• **AIM OF THE TASK**: Repeat the listing in full, word for word.

• **THE RECORDS**:
────

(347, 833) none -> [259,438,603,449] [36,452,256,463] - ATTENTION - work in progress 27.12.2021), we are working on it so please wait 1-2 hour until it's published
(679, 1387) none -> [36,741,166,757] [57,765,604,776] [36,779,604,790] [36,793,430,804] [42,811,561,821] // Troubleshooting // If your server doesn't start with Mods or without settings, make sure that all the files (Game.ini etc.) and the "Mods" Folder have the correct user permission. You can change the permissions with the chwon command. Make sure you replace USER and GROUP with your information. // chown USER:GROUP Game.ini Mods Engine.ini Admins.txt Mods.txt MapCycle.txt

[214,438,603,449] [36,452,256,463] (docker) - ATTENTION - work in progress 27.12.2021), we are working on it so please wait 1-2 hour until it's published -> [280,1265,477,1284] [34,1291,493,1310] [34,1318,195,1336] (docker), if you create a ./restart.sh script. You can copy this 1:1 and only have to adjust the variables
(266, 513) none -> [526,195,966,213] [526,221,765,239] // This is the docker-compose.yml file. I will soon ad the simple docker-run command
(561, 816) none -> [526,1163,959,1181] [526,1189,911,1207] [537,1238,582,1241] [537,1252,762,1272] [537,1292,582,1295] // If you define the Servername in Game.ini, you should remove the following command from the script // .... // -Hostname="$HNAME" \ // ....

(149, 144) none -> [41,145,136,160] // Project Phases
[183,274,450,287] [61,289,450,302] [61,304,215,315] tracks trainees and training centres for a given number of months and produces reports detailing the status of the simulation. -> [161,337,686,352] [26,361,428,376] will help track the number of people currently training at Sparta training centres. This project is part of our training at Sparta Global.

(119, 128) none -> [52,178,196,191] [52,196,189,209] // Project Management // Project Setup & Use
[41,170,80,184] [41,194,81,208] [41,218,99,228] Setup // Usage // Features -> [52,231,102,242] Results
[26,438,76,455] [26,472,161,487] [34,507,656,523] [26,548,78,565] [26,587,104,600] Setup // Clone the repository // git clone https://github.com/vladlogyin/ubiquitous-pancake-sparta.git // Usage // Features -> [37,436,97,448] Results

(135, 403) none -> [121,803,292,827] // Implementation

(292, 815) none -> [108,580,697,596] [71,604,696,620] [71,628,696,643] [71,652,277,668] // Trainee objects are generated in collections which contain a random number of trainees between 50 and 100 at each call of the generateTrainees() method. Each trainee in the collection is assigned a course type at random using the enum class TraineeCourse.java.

────

• **THE COMPLETED TASK**:
(347, 833) none -> [259,438,603,449] [36,452,256,463] - ATTENTION - work in progress 27.12.2021), we are working on it so please wait 1-2 hour until it's published
(679, 1387) none -> [36,741,166,757] [57,765,604,776] [36,779,604,790] [36,793,430,804] [42,811,561,821] // Troubleshooting // If your server doesn't start with Mods or without settings, make sure that all the files (Game.ini etc.) and the "Mods" Folder have the correct user permission. You can change the permissions with the chwon command. Make sure you replace USER and GROUP with your information. // chown USER:GROUP Game.ini Mods Engine.ini Admins.txt Mods.txt MapCycle.txt

[214,438,603,449] [36,452,256,463] (docker) - ATTENTION - work in progress 27.12.2021), we are working on it so please wait 1-2 hour until it's published -> [280,1265,477,1284] [34,1291,493,1310] [34,1318,195,1336] (docker), if you create a ./restart.sh script. You can copy this 1:1 and only have to adjust the variables
(266, 513) none -> [526,195,966,213] [526,221,765,239] // This is the docker-compose.yml file. I will soon ad the simple docker-run command
(561, 816) none -> [526,1163,959,1181] [526,1189,911,1207] [537,1238,582,1241] [537,1252,762,1272] [537,1292,582,1295] // If you define the Servername in Game.ini, you should remove the following command from the script // .... // -Hostname="$HNAME" \ // ....

(149, 144) none -> [41,145,136,160] // Project Phases
[183,274,450,287] [61,289,450,302] [61,304,215,315] tracks trainees and training centres for a given number of months and produces reports detailing the status of the simulation. -> [161,337,686,352] [26,361,428,376] will help track the number of people currently training at Sparta training centres. This project is part of our training at Sparta Global.

(119, 128) none -> [52,178,196,191] [52,196,189,209] // Project Management // Project Setup & Use
[41,170,80,184] [41,194,81,208] [41,218,99,228] Setup // Usage // Features -> [52,231,102,242] Results
[26,438,76,455] [26,472,161,487] [34,507,656,523] [26,548,78,565] [26,587,104,600] Setup // Clone the repository // git clone https://github.com/vladlogyin/ubiquitous-pancake-sparta.git // Usage // Features -> [37,436,97,448] Results

(135, 403) none -> [121,803,292,827] // Implementation

(292, 815) none -> [108,580,697,596] [71,604,696,620] [71,628,696,643] [71,652,277,668] // Trainee objects are generated in collections which contain a random number of trainees between 50 and 100 at each call of the generateTrainees() method. Each trainee in the collection is assigned a course type at random using the enum class TraineeCourse.java.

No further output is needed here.